• **What to produce**:
Find the lines in the records that carry the word "votre". Copy each one.

═════ Material provided ═════

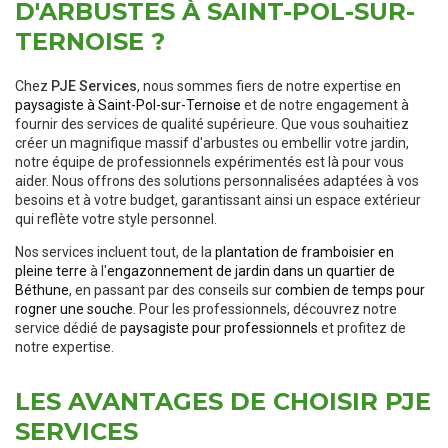
D'ARBUSTES À SAINT-POL-SUR-
TERNOISE ?
Chez
PJE Services
, nous sommes fiers de notre expertise en
paysagiste à Saint-Pol-sur-Ternoise
et de notre engagement à
fournir des services de qualité supérieure. Que vous souhaitiez
créer un magnifique massif d'arbustes ou embellir votre jardin,
notre équipe de professionnels expérimentés est là pour vous
aider. Nous offrons des solutions personnalisées adaptées à vos
besoins et à votre budget, garantissant ainsi un espace extérieur
qui reflète votre style personnel.
Nos services incluent tout, de la
plantation de framboisier en
pleine terre
à l'
engazonnement de jardin dans un quartier de
Béthune
, en passant par des conseils sur
combien de temps pour
rogner une souche
. Pour les professionnels, découvrez notre
service dédié de
paysagiste pour professionnels
et profitez de
notre expertise.
LES AVANTAGES DE CHOISIR PJE
SERVICES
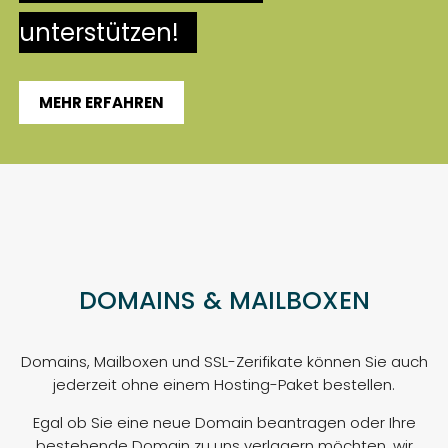
unterstützen!
MEHR ERFAHREN
DOMAINS & MAILBOXEN
Domains, Mailboxen und SSL-Zerifikate können Sie auch
jederzeit ohne einem Hosting-Paket bestellen.
Egal ob Sie eine neue Domain beantragen oder Ihre
bestehende Domain zu uns verlagern möchten, wir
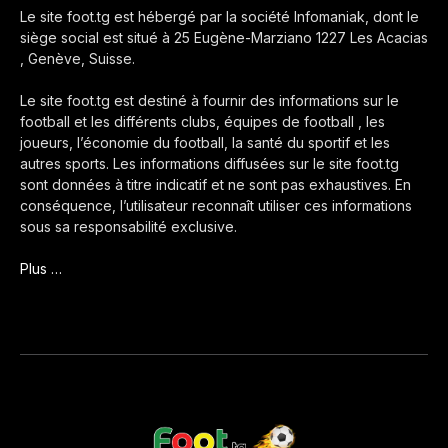
Le site foot.tg est hébergé par la société Infomaniak, dont le
siège social est situé à 25 Eugène-Marziano 1227 Les Acacias
, Genève, Suisse.
Le site foot.tg est destiné à fournir des informations sur le
football et les différents clubs, équipes de football , les
joueurs, l’économie du football, la santé du sportif et les
autres sports. Les informations diffusées sur le site foot.tg
sont données à titre indicatif et ne sont pas exhaustives. En
conséquence, l’utilisateur reconnaît utiliser ces informations
sous sa responsabilité exclusive.
Plus …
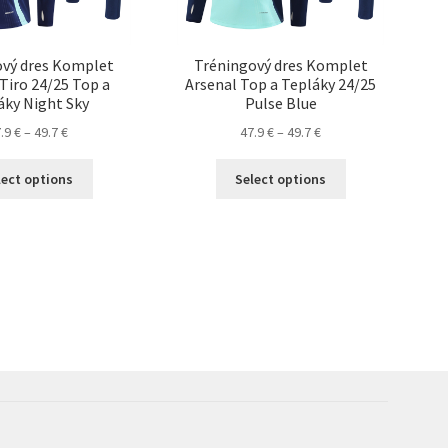
ový dres Komplet
Tréningový dres Komplet
Tiro 24/25 Top a
Arsenal Top a Tepláky 24/25
áky Night Sky
Pulse Blue
Price
Price
7.9
€
–
49.7
€
47.9
€
–
49.7
€
range:
range:
Tento
Tento
47.9 €
47.9 €
lect options
Select options
produkt
produkt
through
through
má
má
49.7 €
49.7 €
viacero
viacero
variantov.
variantov.
Možnosti
Možnosti
si
si
môžete
môžete
vybrať
vybrať
na
na
stránke
stránke
produktu.
produktu.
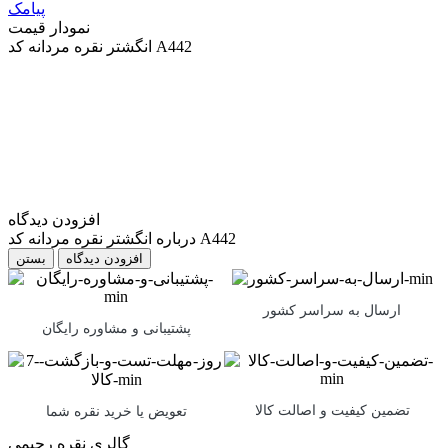
پیامک
نمودار قیمت
انگشتر نقره مردانه کد A442
افزودن دیدگاه
درباره انگشتر نقره مردانه کد A442
بستن
ارسال به سراسر کشور
پشتیبانی و مشاوره رایگان
تضمین کیفیت و اصالت کالا
تعویض یا خرید نقره شما
گالری نقره رحیمی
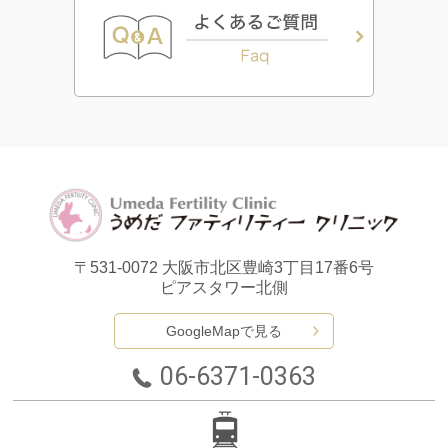
〒531-0072
大阪市北区豊崎3丁目17番6号
ピアスタワー北側
GoogleMapで見る
06-6371-0363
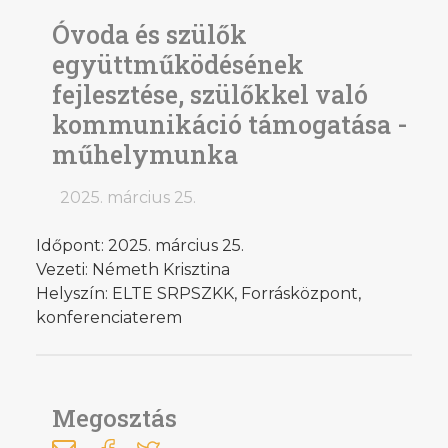
Óvoda és szülők
együttműködésének
fejlesztése, szülőkkel való
kommunikáció támogatása -
műhelymunka
2025. március 25.
Időpont: 2025. március 25.
Vezeti: Németh Krisztina
Helyszín: ELTE SRPSZKK, Forrásközpont,
konferenciaterem
Megosztás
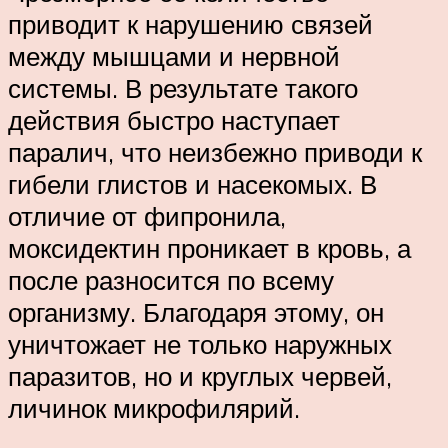
приводит к нарушению связей
между мышцами и нервной
системы. В результате такого
действия быстро наступает
паралич, что неизбежно приводи к
гибели глистов и насекомых. В
отличие от фипронила,
моксидектин проникает в кровь, а
после разносится по всему
организму. Благодаря этому, он
уничтожает не только наружных
паразитов, но и круглых червей,
личинок микрофилярий.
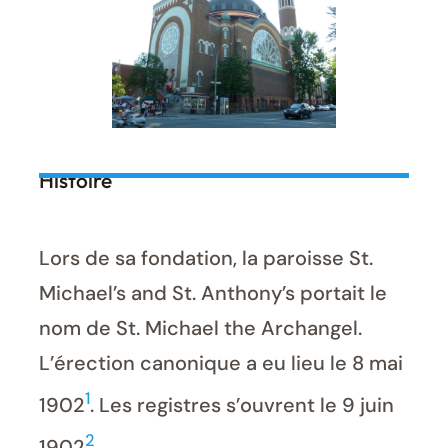
Histoire
Lors de sa fondation, la paroisse St.
Michael’s and St. Anthony’s portait le
nom de St. Michael the Archangel.
L’érection canonique a eu lieu le 8 mai
1
1902
. Les registres s’ouvrent le 9 juin
2
1902
.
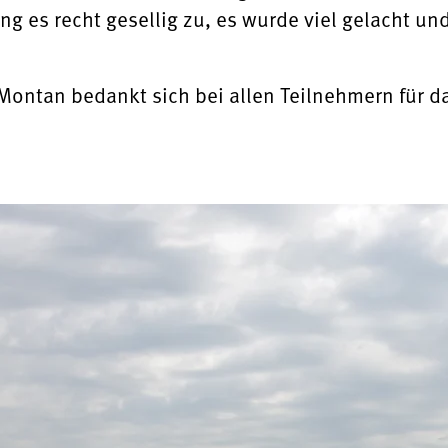
ging es recht gesellig zu, es wurde viel gelacht
ontan bedankt sich bei allen Teilnehmern für d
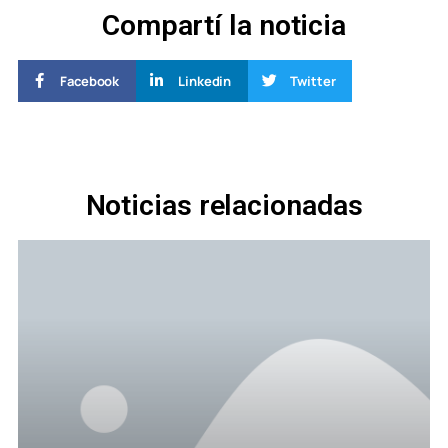
Compartí la noticia
Facebook
Linkedin
Twitter
Noticias relacionadas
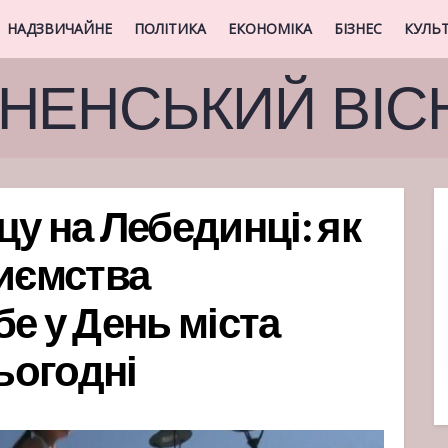
НАДЗВИЧАЙНЕ
ПОЛІТИКА
ЕКОНОМІКА
БІЗНЕС
КУЛЬ
ВНЕНСЬКИЙ ВІС
у на Лебединці: як
риємства
е у День міста
сьогодні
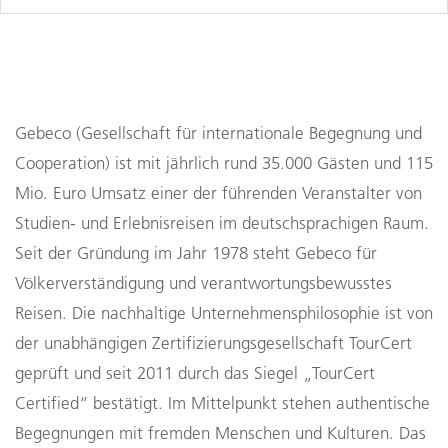
Gebeco (Gesellschaft für internationale Begegnung und 
Cooperation) ist mit jährlich rund 35.000 Gästen und 115 
Mio. Euro Umsatz einer der führenden Veranstalter von 
Studien- und Erlebnisreisen im deutschsprachigen Raum. 
Seit der Gründung im Jahr 1978 steht Gebeco für 
Völkerverständigung und verantwortungsbewusstes 
Reisen. Die nachhaltige Unternehmensphilosophie ist von 
der unabhängigen Zertifizierungsgesellschaft TourCert 
geprüft und seit 2011 durch das Siegel „TourCert 
Certified“ bestätigt. Im Mittelpunkt stehen authentische 
Begegnungen mit fremden Menschen und Kulturen. Das 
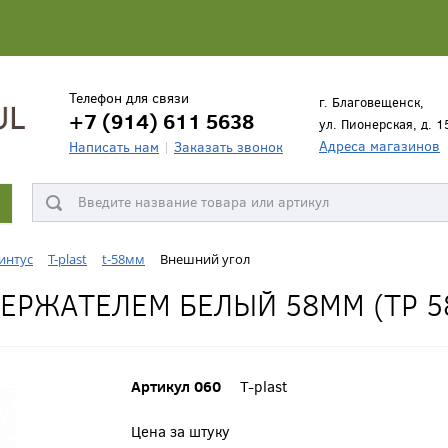
Телефон для связи
г. Благовещенск,
+7 (914) 611 5638
ул. Пионерская, д. 1
Адреса магазинов
Написать нам
Заказать звонок
интус
T-plast
t-58мм
Внешний угол
ЕРЖАТЕЛЕМ БЕЛЫЙ 58ММ (ТР 5
Артикул 060
T-plast
Цена за штуку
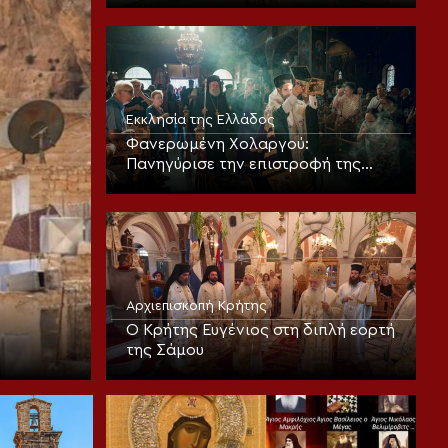
θεοπρεπούς προσευχής της
Εκκλησίας
Εκκλησία της Ελλάδος
Φανερωμένη Χολαργού:
Πανηγύρισε την επιστροφή της
παλαιάς ιεράς Λειψανοθήκης –
Πάνδημη υποδοχή παρουσία του
Επισκόπου Χριστουπόλεως
Αρχιεπισκοπή Κρήτης
Ο Κρήτης Ευγένιος στη διπλή εορτή
της Σάμου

═════

• **Result**:
créer un magnifique massif d'arbustes ou embellir votre jardin,
besoins et à votre budget, garantissant ainsi un espace extérieur
qui reflète votre style personnel.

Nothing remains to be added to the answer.